Noticias© Comunicación Institucional, 22/10/2006

Universidad de Navarra

Tener la razón

Autor: Jaime Nubiola
Profesor de Filosofía
Universidad de Navarra

Fecha: 22 de octubre de 2006

Publicado en: La Gaceta de los Negocios (Madrid)

Me impresionó escuchar a Maite Pagazaurtundua, presidenta de la Fundación Víctimas del Terrorismo. Ante más de 400 personas, muchas de ellas víctimas, familiares y amigos, que tanto sufrimiento han acumulado en estos años, decía con voz pausada y clara, como la de quien habla con el corazón en la mano: “No basta con tener la razón. No vale todo ni siquiera cuando se lleva la razón”. Con sus palabras alentaba al auditorio a emplear la verdad y la inteligencia para defender el principio de justicia. Es preciso —venía a decir— desenmascarar la sistemática ocultación de la verdad que como parte del llamado “proceso de paz” están urdiendo algunos partidos políticos y medios de comunicación. Las víctimas del terrorismo estorbamos —concluía—, porque con nuestra voz decimos que no todo vale, que si no hay vencedores ni vencidos, los vencidos somos nosotros, y la justicia, elemento clave de la convivencia democrática, salta por los aires.

Me impactaron las palabras de Maite Pagazaurtundua por su profundidad, y me parece que su reflexión merece ser llevada todavía un poco más allá. Me llamó la atención en particular su uso de la expresión “llevar la razón” o “tener la razón” que quizá podría sugerir a alguno que las razones de quienes piensan de manera distinta a la propia no valen nada. No es así. Precisamente, la señal de que se tiene la razón, de que se anda en la verdad, es de ordinario la disposición a escuchar serenamente, sin aspavientos, a todos los que tengan algo razonable que decir sobre la materia que en cada caso nos ocupe. Los Parlamentos y demás estructuras participativas democráticas son precisamente los espacios políticos creados para atender a las razones de unos y de otros, sopesarlas adecuadamente y tratar de llegar a decisiones concordadas, si no unánimes, al menos mayoritarias. Para lograr la convivencia pacífica que todos anhelamos resulta indispensable la conciliación, la transacción, la mediación, y los políticos son los encargados por nuestros votos para lograrla.
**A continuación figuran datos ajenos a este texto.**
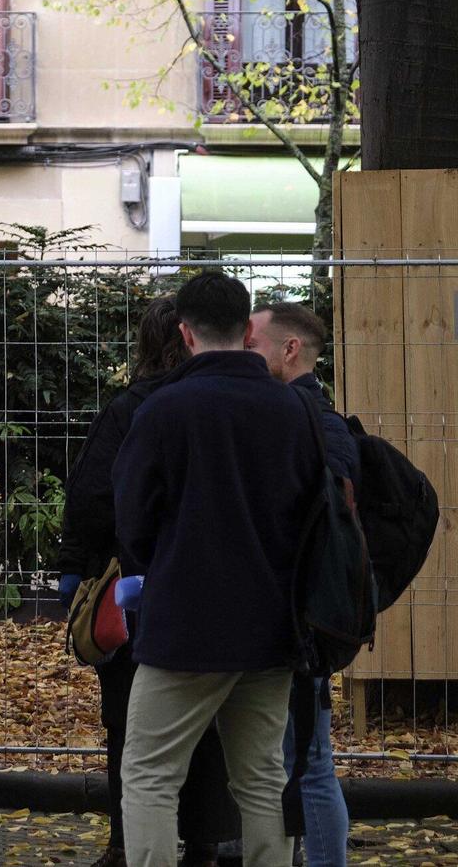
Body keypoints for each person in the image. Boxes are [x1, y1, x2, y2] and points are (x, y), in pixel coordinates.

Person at [112, 271, 324, 867]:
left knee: (150, 773)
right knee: (261, 776)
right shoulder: (293, 409)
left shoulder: (163, 409)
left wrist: (163, 573)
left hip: (185, 624)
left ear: (184, 332)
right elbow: (312, 512)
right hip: (273, 623)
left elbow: (132, 517)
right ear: (245, 328)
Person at [56, 297, 239, 867]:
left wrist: (76, 566)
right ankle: (205, 843)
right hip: (222, 587)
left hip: (138, 587)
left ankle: (125, 843)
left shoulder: (132, 407)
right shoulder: (235, 403)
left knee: (131, 727)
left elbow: (91, 496)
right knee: (209, 723)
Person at [251, 301, 359, 867]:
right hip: (305, 615)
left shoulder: (303, 420)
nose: (245, 356)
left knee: (307, 760)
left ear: (289, 350)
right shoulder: (322, 419)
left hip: (295, 619)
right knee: (306, 758)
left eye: (253, 346)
Mi impresión es que detrás de la liturgia del horror de los comunicados de ETA está la convicción del fracaso de una lucha armada que quiere adoptar ahora la forma de una “victoria final negociada”. Me parece que pueden negociarse o acordarse un montón de cosas, como la entrega de las armas, la situación de los presos, etc., pero lo único que no puede aceptarse es que el recurso a la violencia terrorista en una sociedad democrática como la nuestra haya sido legítimo. Es del todo comprensible que algunas personas —especialmente las más heridas— sientan amargura al prever que en ese proceso se pueda acabar siendo, en cierta forma, benévolos con los etarras que han sido la causa de su enorme sufrimiento. Pero, aun siendo benévolos en el tratamiento de los presos y sus penas, lo realmente importante —me parece a mí— es la completa y radical deslegitimación de la violencia en nuestra sociedad: ETA fue un camino equivocado de un sector de la sociedad vasca que ha sembrado de dolor y sufrimiento nuestro país. Quienes recurrieron a la violencia y al terror tenían razones, pero no tenían la razón.

Al poco de producirse el anuncio del “alto el fuego permanente”, el filósofo vasco Daniel Innerarity escribía: “Ellos tienen que renunciar a la violencia sin que a cambio hayamos de renunciar nosotros a la razón. Démosles esa oportunidad, pero no les demos la razón. Lo exige, sobre todo, la memoria de las víctimas”. Así es, tenemos la razón quienes hablamos y nos escuchamos unos a otros, quienes sabemos que los demás nos enriquecen con su parecer, pues en esto, como en tantas otras cosas, hay razones mejores y peores. Los violentos perdieron la razón al buscar por el atajo del terror lo que no lograron con sus razonamientos.

En momentos de incertidumbre como el presente la voz pausada de Maite Pagazaurtundua me parece una antorcha sencilla, valiente y persuasiva, que puede iluminar los pasos de quienes intentan gestionar el final de ETA y puede aliviar también el sufrimiento de tantos que han padecido sus violencias. No basta con tener la razón, hemos de hablar unos con otros y escucharnos mutuamente hasta lograr ponernos de acuerdo.